Jugezhuang Town (巨各庄镇 (巨各莊鎮, Jùgèzhuāng Zhèn)) is a town located in the Miyun District of Beijing, China. it is on the north of a mountainous region. The town is located to the south of Mujiayu and Taishitun Towns, west of Dachengzi Town, north of Dahuashan and Dongshaoqu Towns, and northeast of Henanzhai Town. In 2020, it had 22,032 residents within its borders.

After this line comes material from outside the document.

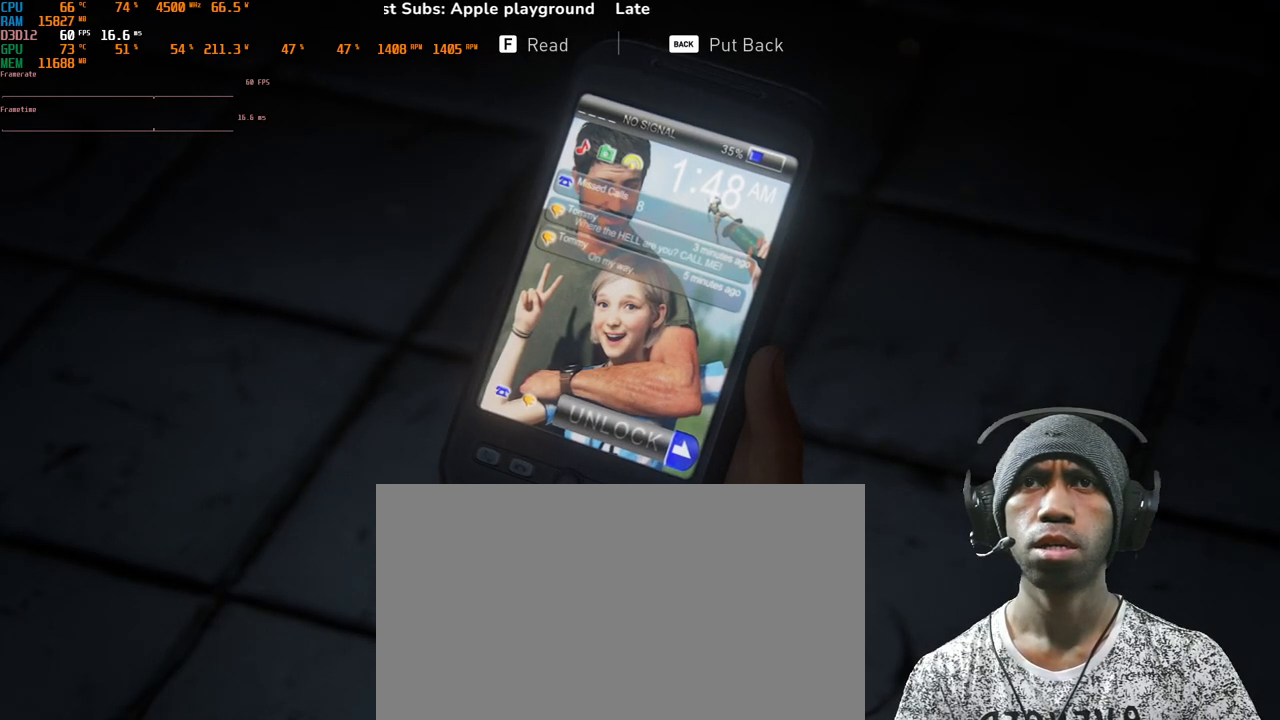
{"keys": [], "mouse": [], "events": []}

Its name Jugezhuang (巨各庄 (Ju Family's Village)) comes from Jugezhuang Village, the seat of the town's government.

== History ==

History of Jugezhuang Town
| Year | Status | Belong to |
| 1958 - 1962 | Weixing People's Commune | Miyun County, Beijing |
| 1962 - 1981 | Tangzi People's Commune |
| 1981 - 1983 | Jugezhuang People's Commune |
| 1983 - 1990 | Jugezhuang Township |
| 1990 - 2015 | Jugezhuang Town |
| 2015–present | Miyun District, Beijing |

== Administrative divisions ==
By the end of 2021, Jugezhuang Town covered 29 subdivisions, more specifically these 3 communities and 26 villages:

| Administrative Division Codes | Subdivision names | Name transliterations | Type |
|---|---|---|---|
| 110118105001 | 豆各庄社区 | Dougezhuangsheqv | Community |
| 110118105002 | 新生社区 | Xinshengsheqv | Community |
| 110118105003 | 铁矿社区 | Tiekuangsheqv | Community |
| 110118105004 | 沙厂社区 | Shachangsheqv | Community |
| 110118105201 | 查子沟村 | Chazigoucun | Village |
| 110118105202 | 达峪村 | Dayucun | Village |
| 110118105203 | 楼峪村 | Louyucun | Village |
| 110118105204 | 水树峪村 | Shuishuyucun | Village |
| 110118105205 | 沙厂村 | Shachangcun | Village |
| 110118105206 | 前厂村 | Qianchangcun | Village |
| 110118105207 | 牛角峪村 | Niujiaoyucun | Village |
| 110118105208 | 康各庄村 | Kanggezhuangcun | Village |
| 110118105209 | 海子村 | Haizicun | Village |
| 110118105210 | 久远庄村 | Jiuyuanzhuangcun | Village |
| 110118105211 | 塘子村 | Tangzicun | Village |
| 110118105212 | 赵家庄村 | Zhaojiazhuangcun | Village |
| 110118105213 | 豆各庄村 | Dougezhuangcun | Village |
| 110118105214 | 巨各庄村 | Jugezhuangcun | Village |
| 110118105215 | 八家庄村 | Bajiazhuangcun | Village |
| 110118105216 | 金山子村 | Jinshanzicun | Village |
| 110118105217 | 张家庄村 | Zhangjiazhuangcun | Village |
| 110118105218 | 霍各庄村 | Huogezhuangcun | Village |
| 110118105219 | 水峪村 | Shuiyucun | Village |
| 110118105220 | 黄各庄村 | Huanggezhuangcun | Village |
| 110118105221 | 前焦家坞村 | Qianjiaojiawucun | Village |
| 110118105222 | 塘峪村 | Tangyucun | Village |
| 110118105223 | 后焦家坞村 | Houjiaojiawucun | Village |
| 110118105224 | 丰各庄村 | Fenggezhuangcun | Village |
| 110118105225 | 东白岩村 | Dongbaiyancun | Village |
| 110118105226 | 蔡家洼村 | Caijiawacun | Village |

== Transportation ==
The Beijing–Chengde railway passes through Jugezhuang.